Martha Argerich en vrienden, 2007. Bartók: Vioolsonate nr. 1; Beethoven: Pianotrio nr. 5 in D op. 70/1 Geistertrio; Pianokwartet in D WoO 36/2; Dohnányi: Pianokwintet nr. 1 in c op. 1; Glinka: Grand sextet in Es; Lutoslawski: Paganinivariaties; Messiaen: Thema en variaties; Mozart/Busoni: Fantasie für eine Orgelwalze in f KV 608; Ravel: Suite Ma mère l’oye; Suite nr. 2 Daphnis et Chloé (bew. Garban); Schumann: Andante en variaties op. 46; Kinderszenen op. 15. Martha Argerich, Nicolas Angelich, Karin Lechner, Alexander Mogilevsky, Gabriela Montero, Francesco Piemontese, Sergio Tiempo, Mauricio Vallina en Lilya Zilberstein (p), Renaud Capuçon, Lucy Hall, Alissa Margulis, Dora Schwarzberg (v), Lida Chen, Nora Romanoff-Schwarzberg (va), Jorge Bosso, Mark Dobrinsky, Mischa Maisky (vc) en Enrico Fagone (cb). EMI 518.333-2 (2 cd’s, 2 uur 19’02”). 2007
Begonnen in 2003 brengt EMI trouw dubbel cd’s uit met materiaal van Martha Argerichs juni kamermuziekfestival in Lugano. Ze omringt zich daar ieder jaar met een meest jeugdiger vriendenkring en protegés om muziek op het hoogste niveau te maken. Wat een kans om zich door haar te laten inspireren en grotere bekendheid te verwerven! Als min of meer vertrouwde gasten treden daar de broers Capuçon, Lilya Zilberstein, Mischa Maisky en Dora Schwarzberg op, maar in 2007 waren er ook nieuwkomers als Mogilevsky, Piemontese en Vallina.

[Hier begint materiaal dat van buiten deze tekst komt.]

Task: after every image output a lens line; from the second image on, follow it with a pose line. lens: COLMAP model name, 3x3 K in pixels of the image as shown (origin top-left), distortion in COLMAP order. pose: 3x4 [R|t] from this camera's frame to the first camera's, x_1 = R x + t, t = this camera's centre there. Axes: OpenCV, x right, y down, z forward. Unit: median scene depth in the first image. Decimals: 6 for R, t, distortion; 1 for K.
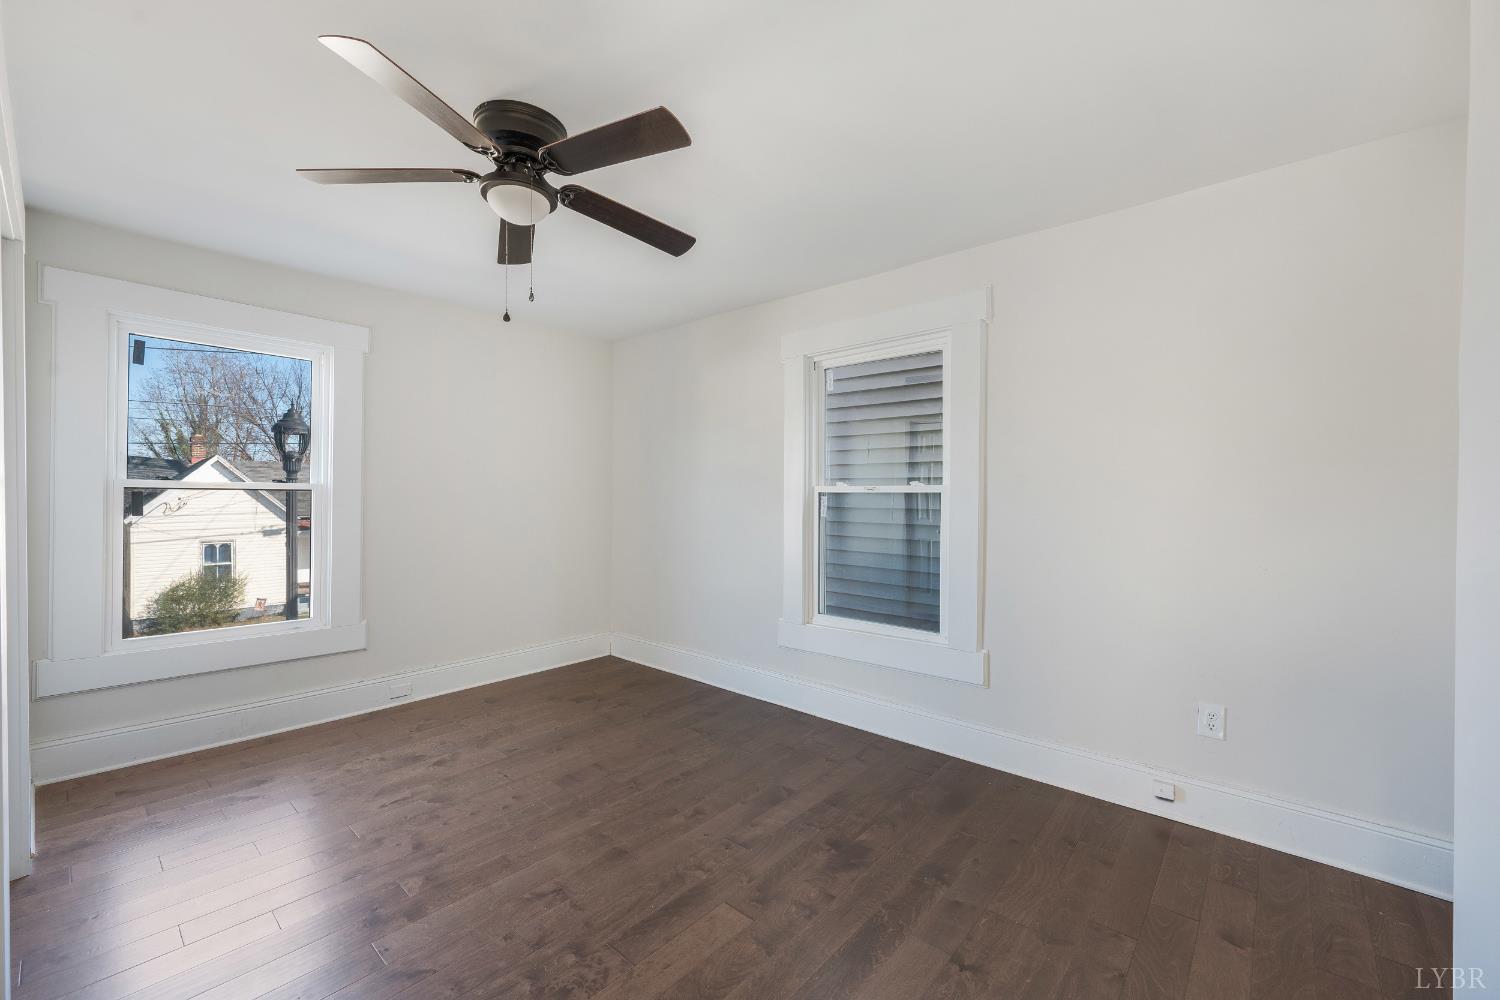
lens RADIAL K [[610.1, 0, 745.4], [0, 610.1, 497.9], [0, 0, 1]] dist [-0.000482, -0.000101]
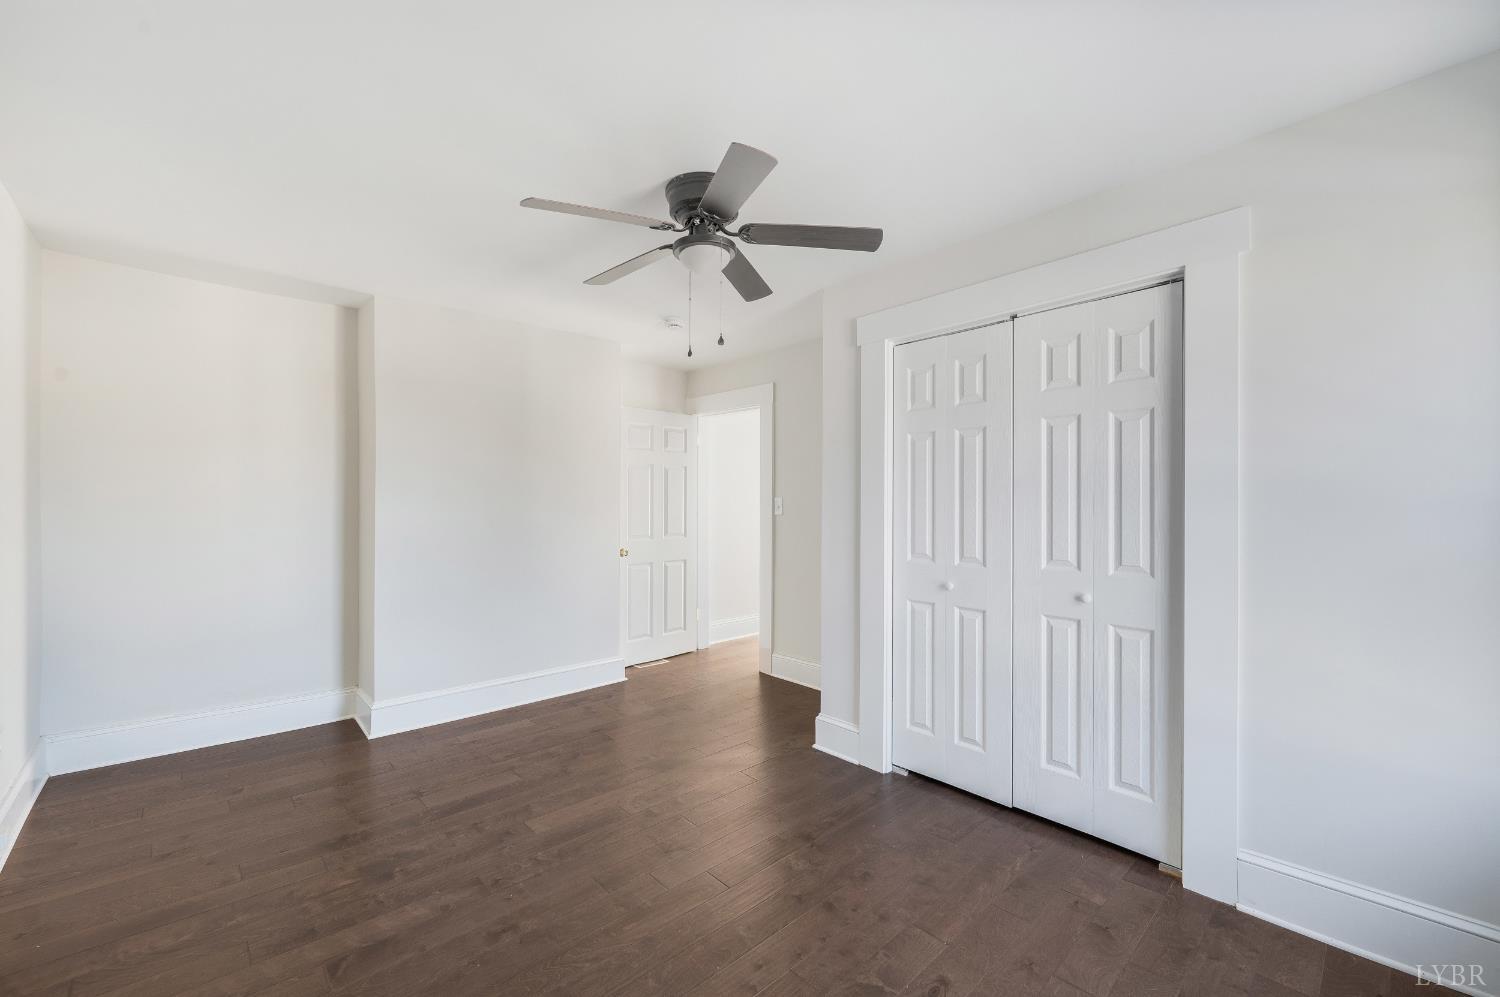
lens RADIAL K [[610.1, 0, 745.4], [0, 610.1, 496.4], [0, 0, 1]] dist [-0.000482, -0.000101]
pose [[-0.995092, -0.005086, 0.098819, -0.500874], [-0.005983, 0.999944, -0.008782, -0.017010], [-0.098769, -0.009330, -0.995067, 1.901040]]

De programma’s zijn steeds aangenaam afwisselend en bevatten mooie verrassingen, zoals in dit geval bijvoorbeeld het sextet van Glinka, de Mozartbewerking van Busoni, Beethovens nogal onbekende pianokwartet en Dohányi’s pianokwintet. Wat zo wordt geboden is een mooie ontdekkingsreis door de muziekgeschiedenis met hier en daar als feest der herkenning vertrouwde kost.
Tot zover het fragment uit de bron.